J’aimerais me transformer en papillon. J’aimerais voler si haut et retrouver ma mère. J’aimerais qu’elle m’observe voler avec mes grandes ailes rouges flamboyantes et qu’elle me dessine. Elle a toujours été fière de moi, ma mère. Dans tout ce que j’ai entrepris, j’en ai entrepris assez. J’ai vécu beaucoup de choses déjà et je ne souhaite plus continuer à en vivre. Je ne vois plus l’intérêt de continuer dans ce sens. Pourquoi doit-on vivre s’il nous faut un jour mourir ? Une lourde fatigue me prend. Je m’assois au bord du pont et je fixe l’horizon. La rivière s’étend si loin. Je me demande jusqu’où elle se rend cette rivière, qu’est-ce qu’il y a derrière ce point de fuite ? C’est étrange que je ne me sois jamais posé la question auparavant. Je souris, ma mère aurait trouvé cette question amusante et m’aurait probablement dessiné la réponse en rentrant à la maison. Les larmes commencent finalement à affluer le long de mes joues rougies par le vent froid. J’ai si mal, mon coeur m’a été arraché et ma raison de réussir ma vie s’est envolée. J’avais des rêves… Petite je voulais devenir chanteuse. Mes parents m’ont accompagné dans ce parcours jusqu’à ce que je découvre le théâtre. La passion de la scène a écrasé celle de la musique, qui a tout de même gardé une place importante dans ma vie, et je me suis lancé dans différentes pièces de différents genres. En entrant au cégep, j’ai dû abandonner toutes ces passions par manque de temps et d’argent. Je n’ai plus grand-chose à quoi me raccrocher… Mon père et mon petit frère, je les aime beaucoup, ainsi que le reste de ma famille, mais ils ne pourront pas me guérir. J’essuie mes larmes et renifle. Mon coeur se serre et ma gorge se tord tellement elle est nouée. J’ai l’impression que je vais vomir, mais mon corps est trop faible pour faire quoi que ce soit. Le soleil commence à se lever. Mes yeux brûlants se ferment tout seuls, je lutte. Je lâche un énorme bâillement qui emplit mes yeux d’eau salée et bue mes verres. Je regarde le ciel, je voudrais sentir le regard de ma mère se poser sur moi. J’aimerais entendre sa voix.

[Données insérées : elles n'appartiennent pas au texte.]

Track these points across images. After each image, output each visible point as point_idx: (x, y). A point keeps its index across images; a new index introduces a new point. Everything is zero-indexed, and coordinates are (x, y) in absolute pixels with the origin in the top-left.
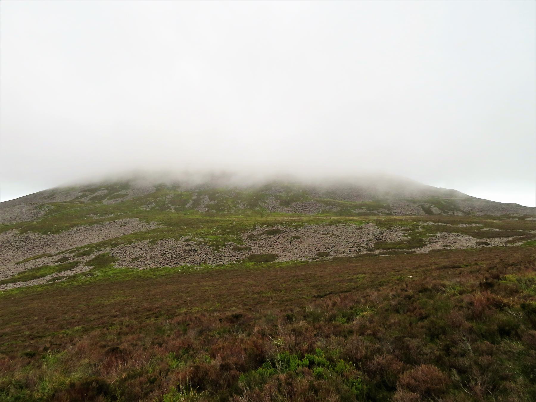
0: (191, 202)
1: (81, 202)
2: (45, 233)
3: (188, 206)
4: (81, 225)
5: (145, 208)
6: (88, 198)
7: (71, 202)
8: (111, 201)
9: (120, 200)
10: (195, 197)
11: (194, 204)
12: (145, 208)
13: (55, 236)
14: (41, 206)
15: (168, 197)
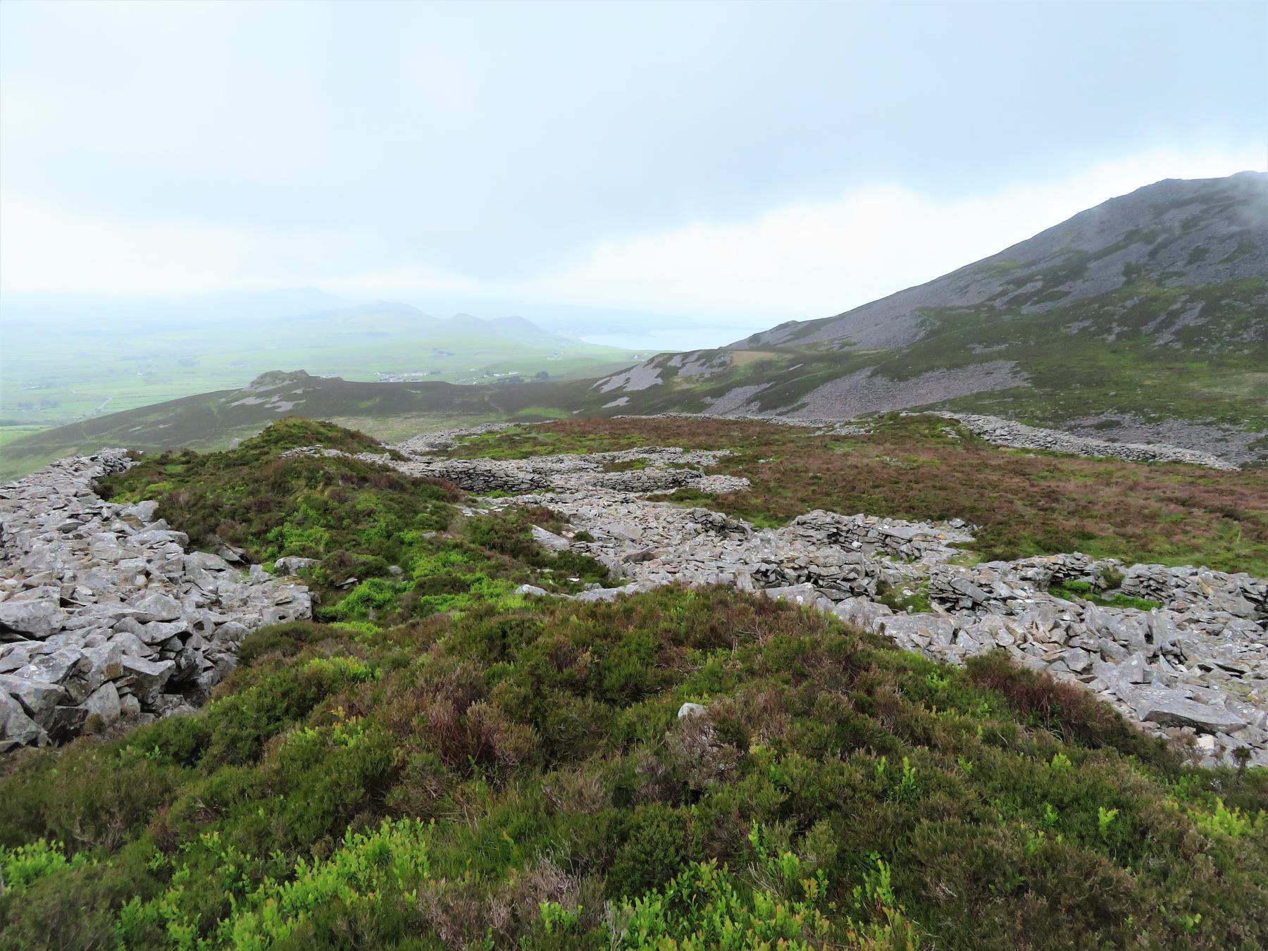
0: (1163, 316)
1: (992, 308)
2: (892, 380)
3: (1151, 326)
4: (938, 368)
5: (1074, 328)
6: (1006, 299)
7: (977, 308)
8: (1036, 309)
9: (1049, 305)
10: (1175, 307)
11: (1163, 321)
12: (1074, 328)
13: (902, 384)
14: (923, 323)
15: (1129, 303)
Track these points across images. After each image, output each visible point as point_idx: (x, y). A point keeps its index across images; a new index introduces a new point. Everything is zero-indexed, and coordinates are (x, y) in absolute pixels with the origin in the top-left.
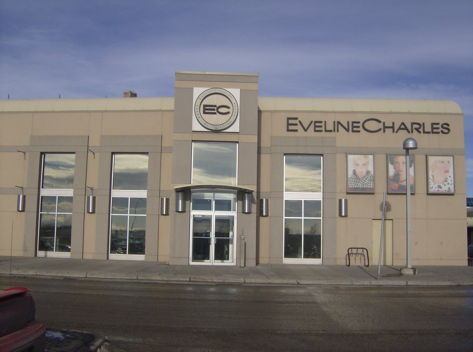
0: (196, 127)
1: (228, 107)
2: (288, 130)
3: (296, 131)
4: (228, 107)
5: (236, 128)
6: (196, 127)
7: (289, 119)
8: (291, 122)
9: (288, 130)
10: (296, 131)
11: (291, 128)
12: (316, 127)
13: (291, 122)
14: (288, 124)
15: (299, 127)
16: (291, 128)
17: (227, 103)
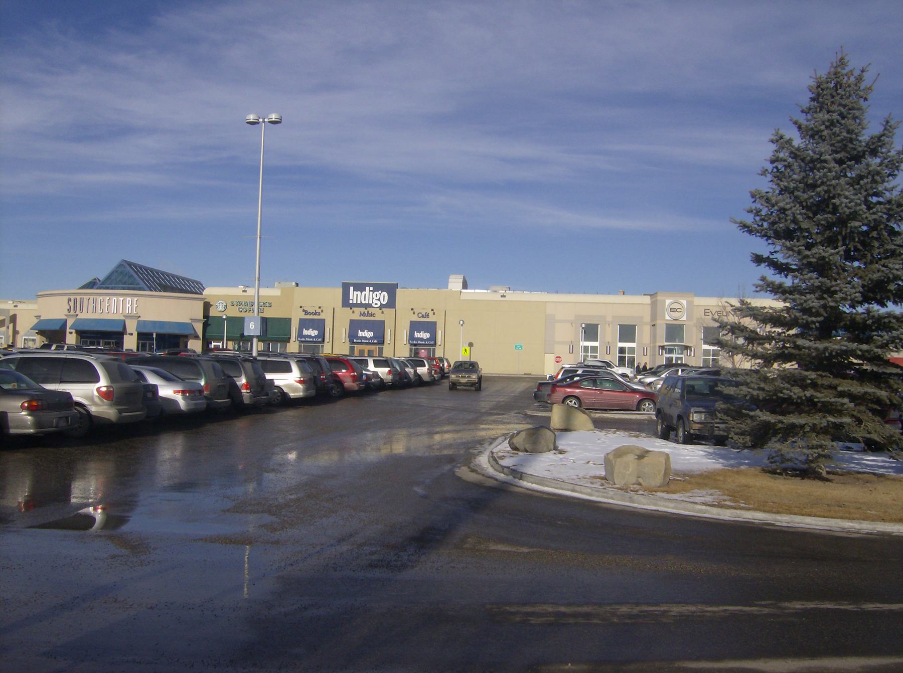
0: (667, 318)
1: (681, 309)
2: (705, 315)
3: (709, 315)
4: (681, 309)
5: (684, 318)
6: (667, 318)
7: (705, 309)
8: (706, 311)
9: (705, 315)
10: (709, 315)
11: (706, 314)
12: (718, 313)
13: (706, 311)
14: (705, 312)
15: (710, 314)
16: (706, 314)
17: (681, 307)
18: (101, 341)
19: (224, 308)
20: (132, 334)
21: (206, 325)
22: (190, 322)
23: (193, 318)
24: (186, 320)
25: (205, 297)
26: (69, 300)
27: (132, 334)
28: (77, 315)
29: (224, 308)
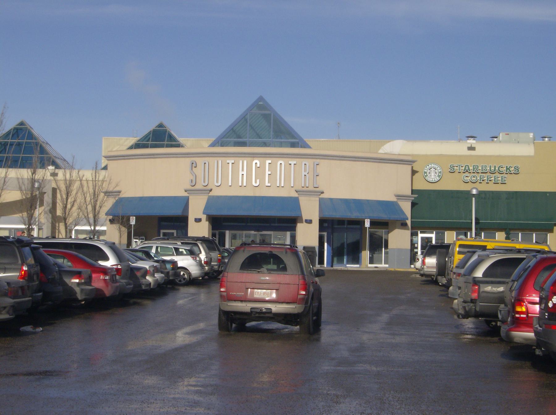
18: (227, 233)
19: (439, 176)
20: (309, 222)
21: (413, 204)
22: (394, 199)
23: (400, 193)
24: (391, 198)
25: (414, 159)
26: (193, 165)
27: (309, 222)
28: (211, 190)
29: (439, 176)
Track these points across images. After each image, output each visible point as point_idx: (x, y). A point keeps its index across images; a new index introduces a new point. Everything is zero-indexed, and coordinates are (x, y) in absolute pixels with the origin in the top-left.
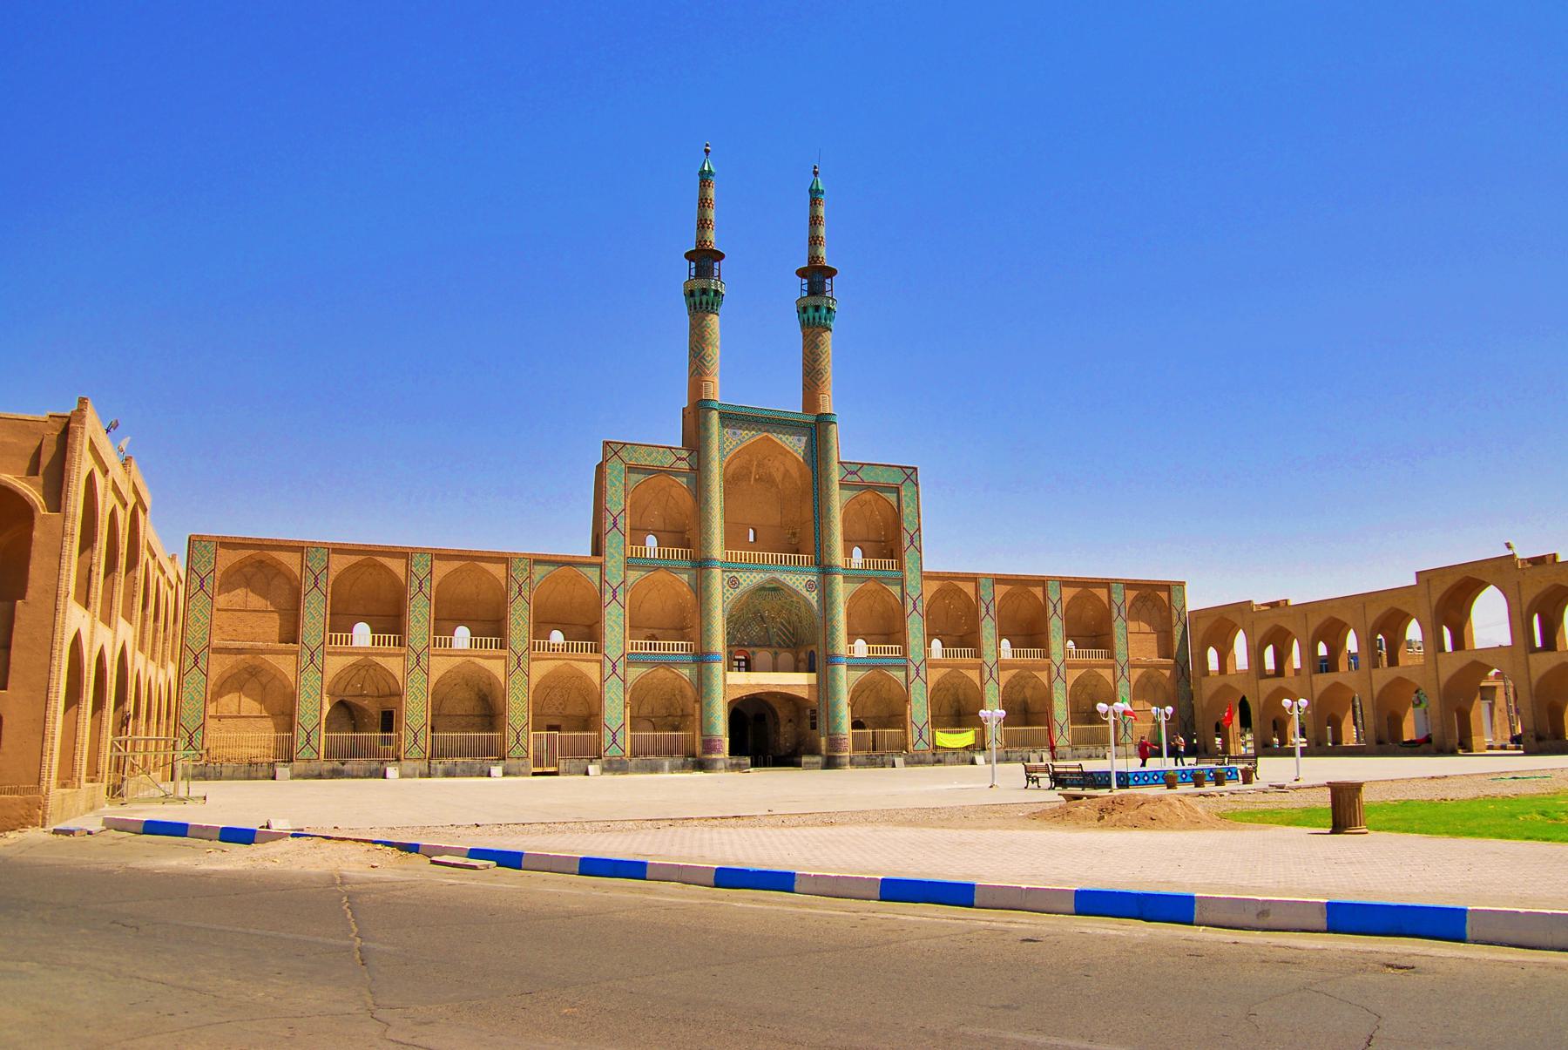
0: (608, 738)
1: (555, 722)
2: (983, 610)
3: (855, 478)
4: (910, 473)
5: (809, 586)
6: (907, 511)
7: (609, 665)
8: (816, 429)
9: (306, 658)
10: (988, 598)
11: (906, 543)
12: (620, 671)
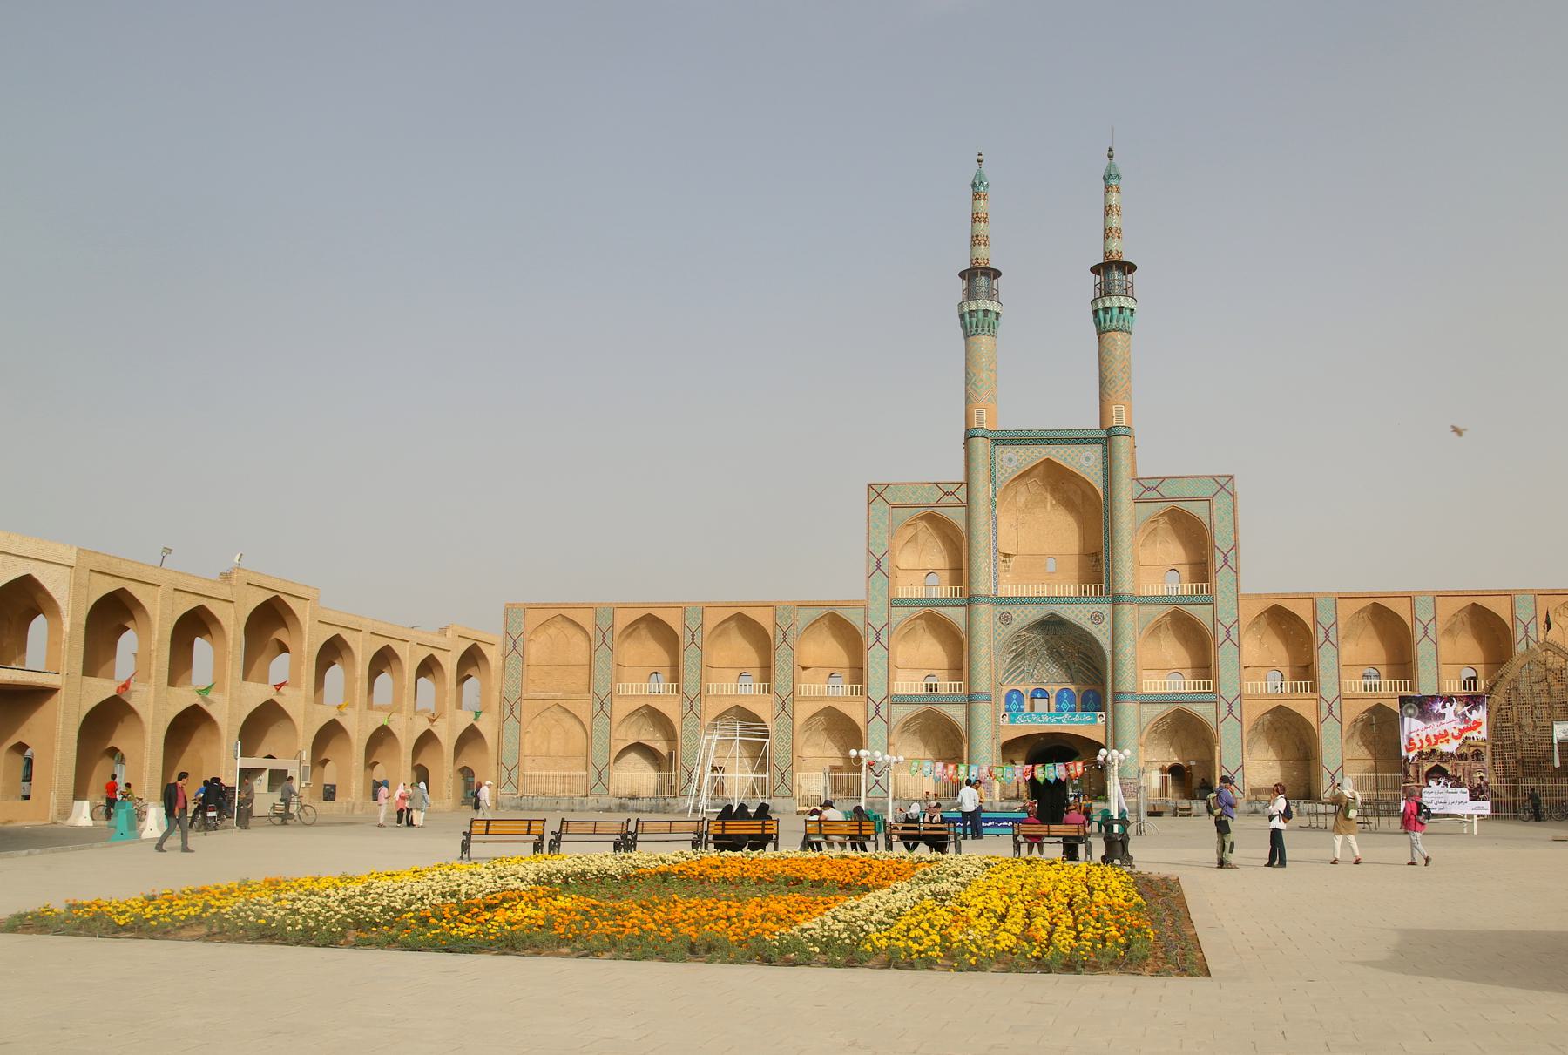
2: (1321, 637)
3: (1154, 495)
4: (1225, 484)
5: (1097, 618)
6: (1218, 527)
7: (872, 707)
9: (597, 706)
11: (1219, 561)
12: (883, 712)
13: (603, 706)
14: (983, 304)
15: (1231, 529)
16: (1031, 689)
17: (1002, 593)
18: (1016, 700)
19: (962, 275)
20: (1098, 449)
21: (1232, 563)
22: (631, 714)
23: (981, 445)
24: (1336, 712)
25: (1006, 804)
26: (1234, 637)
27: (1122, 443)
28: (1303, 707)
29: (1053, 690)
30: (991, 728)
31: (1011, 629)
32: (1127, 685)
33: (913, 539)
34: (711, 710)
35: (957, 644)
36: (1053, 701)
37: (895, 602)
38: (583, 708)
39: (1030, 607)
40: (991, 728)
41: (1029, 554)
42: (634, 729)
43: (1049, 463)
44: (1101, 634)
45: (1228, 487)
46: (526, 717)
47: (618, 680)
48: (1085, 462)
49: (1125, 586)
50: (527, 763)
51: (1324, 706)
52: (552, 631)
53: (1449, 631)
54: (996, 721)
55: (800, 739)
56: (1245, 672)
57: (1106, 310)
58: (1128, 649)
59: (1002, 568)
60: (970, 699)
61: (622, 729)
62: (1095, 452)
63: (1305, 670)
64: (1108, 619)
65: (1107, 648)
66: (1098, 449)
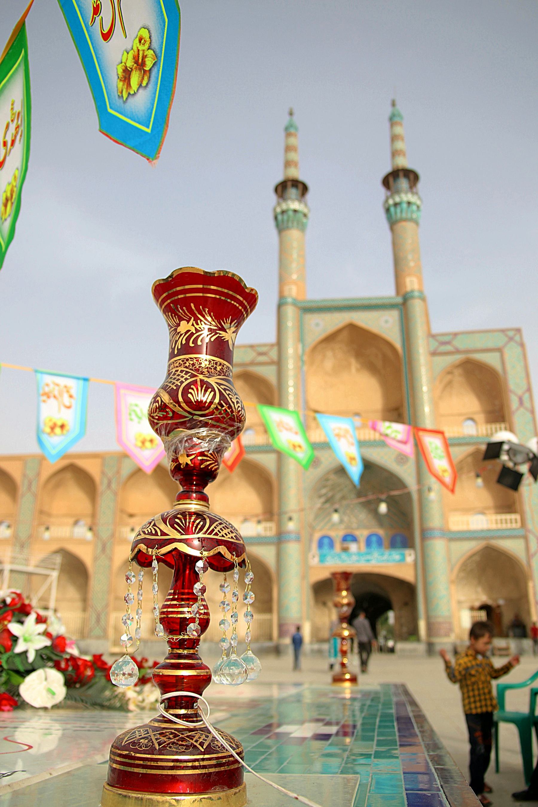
4: (514, 335)
8: (403, 304)
14: (295, 205)
15: (523, 375)
21: (527, 404)
31: (319, 471)
43: (352, 327)
45: (517, 338)
48: (385, 325)
57: (396, 205)
60: (280, 539)
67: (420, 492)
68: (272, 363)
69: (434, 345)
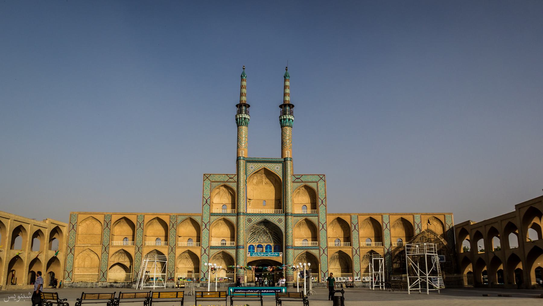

Je regarde le vide. J’ai toujours eu une peur bleue des hauteurs et pourtant je me sens à ma place sur le bord de ce pont. Un picotement me prend dans le dos, je tente de l’ignorer. Un vertige me prend soudainement. Je ferme les yeux et je m’avance tout de même. Doucement. Je suis à quelques centimètres du vide. Ce vide. Ce vide qui me tire vers lui comme ma mère qui me prenait pour me blottir dans ses bras le soir avant de m’endormir. Je glisse. L’espace d’une seconde, mon coeur s’arrête, le temps s’arrête. Mon corps est suspendu dans le vide, je me sens si légère. Je vois passer devant moi, tranquillement, un petit papillon rouge. Délicat comme tout. Il vole près de mon visage comme pour me souhaiter un bon voyage. Je souris. C’est sûrement ma mère qui vient me border pour la dernière fois.